Midnight Movie of the Week #119 - Waxwork

There aren't a lot of horror movies out there - especially from the glamorous latter section of the 1980s - that manage to bounce around in setting and style like Waxwork does.  There are other horrors that bring a lot of different horror standards together - like The Monster Squad, for example - but that film and others of its sort settle on bringing everything together in one world.  This film - from writer/director Anthony Hickox - takes a different approach, allowing the viewer to travel into several different horror worlds with several different characters.
The mechanism that allows this freedom is the Waxwork of the title, a mysterious establishment that's run by an eccentric smooth talker (character actor extraordinaire David Warner) and two assistants of extreme heights (one's a dwarf, the other's a good old fashion Lurch from The Addams Family clone).  When our six teenage characters - led by heroic Mark (Zach Galligan of Gremlins fame), seductive China (Michelle Johnson of Dr. Giggles) and mousy Sarah (the always amazing Deborah Foreman of April Fools Day) - stumble into the building for a special midnight preview, they suddenly find that the exhibits are actually portals into the horrifying worlds depicted.  And, if they're not smart, they might be the next piece of the exhibit.
There are plenty of possibilities allowed by the premise.  I'm sure many horror nerds could be disappointed by the lack of time spent on each - references to Jekyll & Hyde, Freaks, Invasion of the Body Snatchers, and other beloved horror films/standards are made mostly in passing - but I think Hickox does a fine job balancing everything he can without letting the film get too bloated.  The film does allow us to get up close and personal with some of horror's favorite characters (there are vampires, zombies, mummies, and even a sympathetic werewolf played by Lord of the Rings' John Rhys-Davies), but it's the character who we've seen on film the least that leaves the biggest impact on the viewer.

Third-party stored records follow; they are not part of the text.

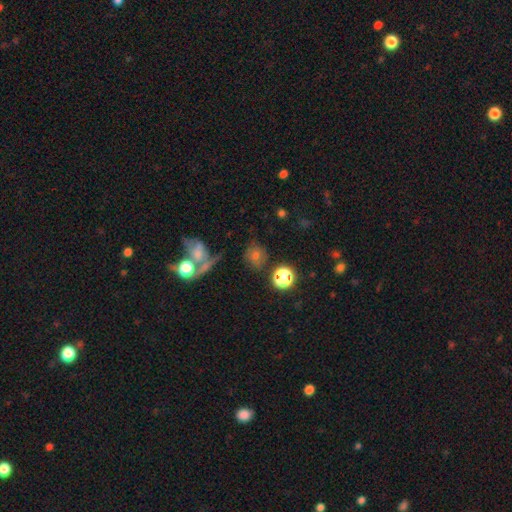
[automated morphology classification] smooth_or_featured: smooth (p=0.59) [alt: star or artifact p=0.25]
how_rounded: round (p=0.78) [alt: in between p=0.20]
merging: none (p=0.64) [alt: minor disturbance p=0.14]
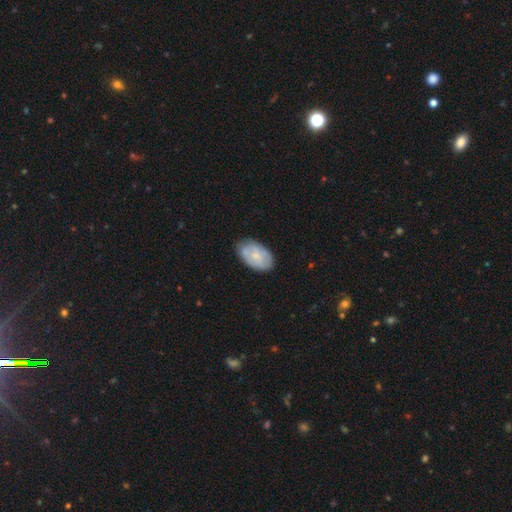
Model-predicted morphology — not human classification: smooth_or_featured: smooth (p=0.52) [alt: featured or disk p=0.42]
how_rounded: in between (p=0.92) [alt: round p=0.07]
merging: none (p=0.74) [alt: minor disturbance p=0.20]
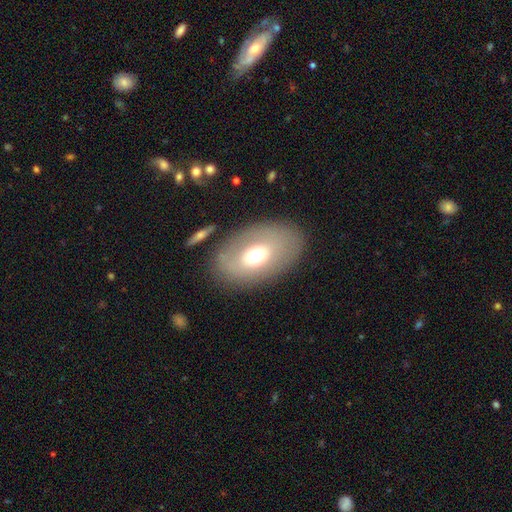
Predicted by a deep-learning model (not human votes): Q: Smooth or featured?
A: smooth (58%); runner-up: featured or disk (32%)
Q: How rounded?
A: in between (84%); runner-up: round (15%)
Q: Merging?
A: none (78%); runner-up: minor disturbance (12%)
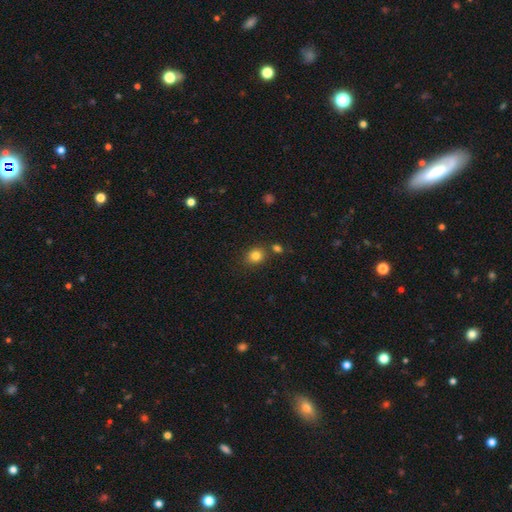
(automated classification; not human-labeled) smooth 82%, star or artifact 12%, featured or disk 6%. Down the decision tree: how rounded — round (67%); merging — none (77%).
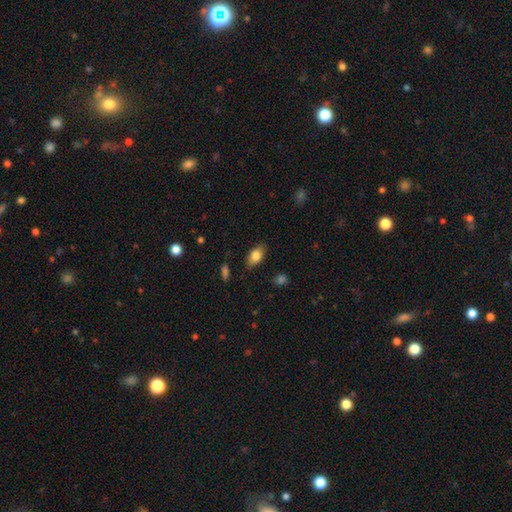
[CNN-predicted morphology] Smooth or featured? smooth (82%)
How rounded? in between (89%)
Merging? none (82%)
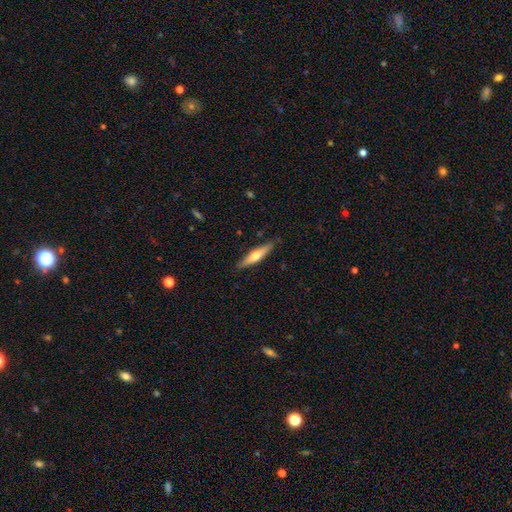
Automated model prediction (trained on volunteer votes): A smooth galaxy with no disk features (50%) that is cigar-shaped (83%). Merging: none (87%).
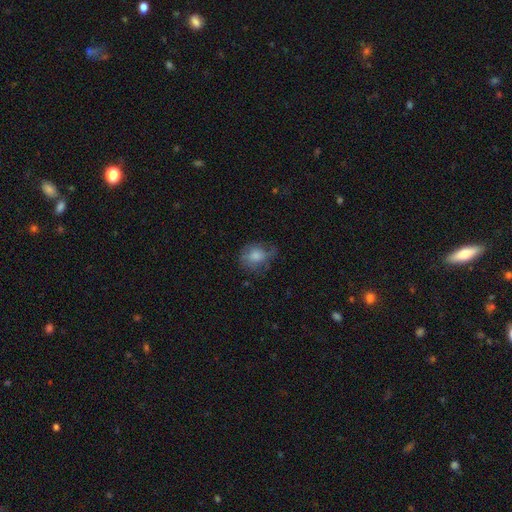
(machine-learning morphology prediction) Smooth or featured?
  - smooth: 68% *
  - featured or disk: 23%
  - star or artifact: 9%
How rounded?
  - round: 52% *
  - in between: 46%
  - cigar-shaped: 1%
Merging?
  - none: 47% *
  - minor disturbance: 30%
  - major disturbance: 21%
  - merger: 2%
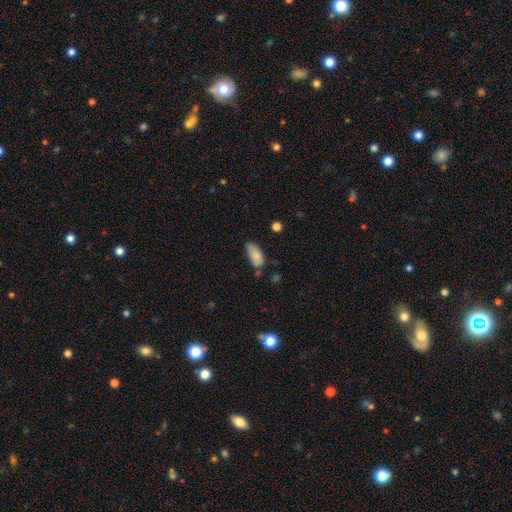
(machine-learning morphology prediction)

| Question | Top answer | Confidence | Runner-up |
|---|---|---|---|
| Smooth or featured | smooth | 82% | featured or disk (10%) |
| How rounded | in between | 88% | cigar-shaped (9%) |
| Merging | none | 49% | minor disturbance (36%) |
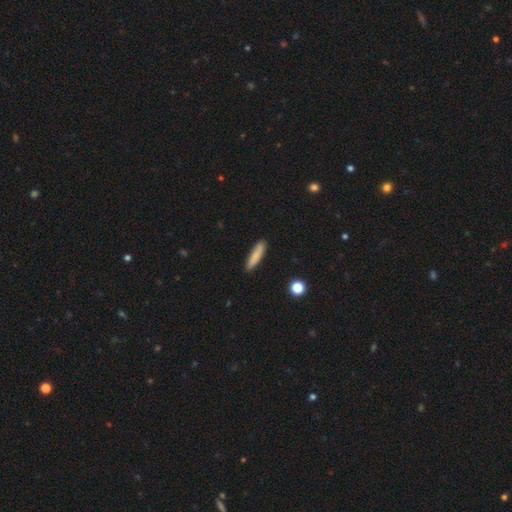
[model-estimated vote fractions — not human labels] A smooth galaxy with no disk features (82%) that is cigar-shaped (81%).

Vote fractions:
- Smooth or featured? smooth: 82% / featured or disk: 11% / star or artifact: 7%
- How rounded? cigar-shaped: 81% / in between: 17% / round: 2%
- Merging? none: 87% / minor disturbance: 9% / major disturbance: 2% / merger: 1%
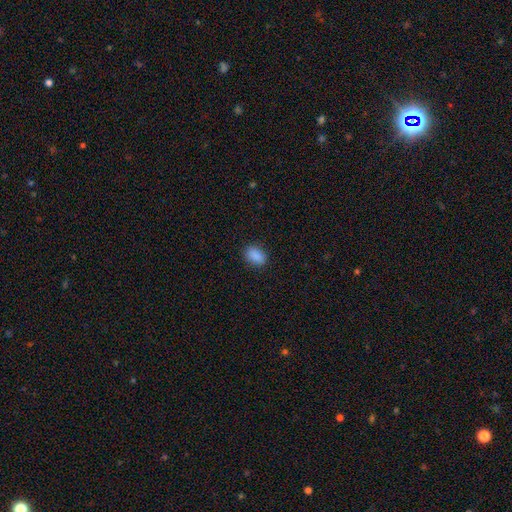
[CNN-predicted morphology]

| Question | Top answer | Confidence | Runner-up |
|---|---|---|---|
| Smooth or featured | smooth | 88% | star or artifact (8%) |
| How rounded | in between | 83% | round (15%) |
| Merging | none | 86% | minor disturbance (10%) |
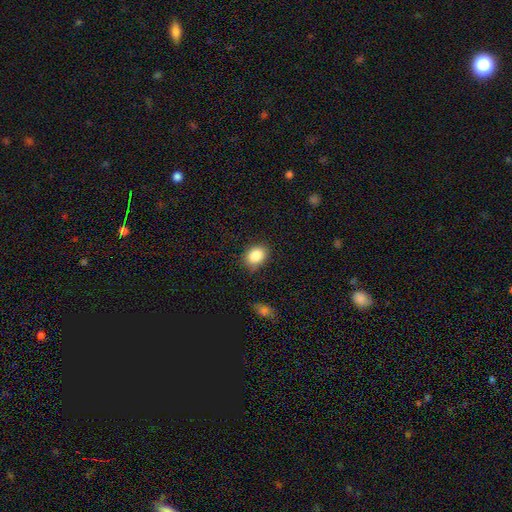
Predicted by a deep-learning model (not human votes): Morphology: type=smooth (85%); roundness=in between (62%); merging=none (81%).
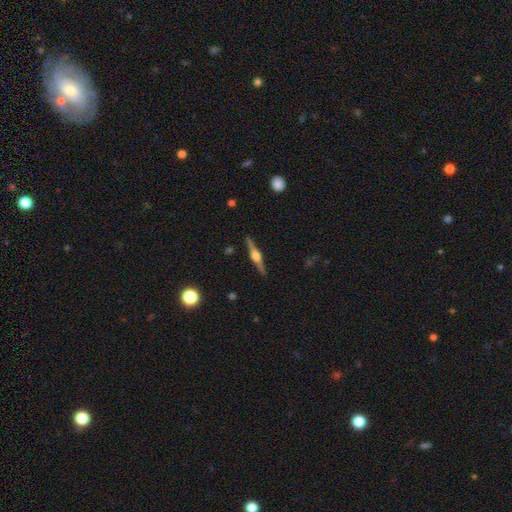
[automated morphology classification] The model was most divided on "smooth or featured": featured or disk: 81%, smooth: 14%, star or artifact: 5%. More confident: edge-on disk — yes (98%); edge-on bulge — rounded (91%); merging — none (90%).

In the midst of all the supernatural stuff that's going on, the meek and innocent Sarah stumbles (literally) into the world of one of history's most deranged men - the Marquis de Sade.  The renowned 18th Century torturer and sadist is played here by veteran character actor J. Kenneth Campbell, whose sinister performance stands out over those of his peers.  The interactions between the Marquis and Foreman's character - who ends up getting called a whore like 27 times due to her reactions to torture - provide an interesting human horror, while the character sets up nicely as a villain to stand against Galligan's Bruce Campbell-esque (Guess who would play his grandfather in the sequel?) hero.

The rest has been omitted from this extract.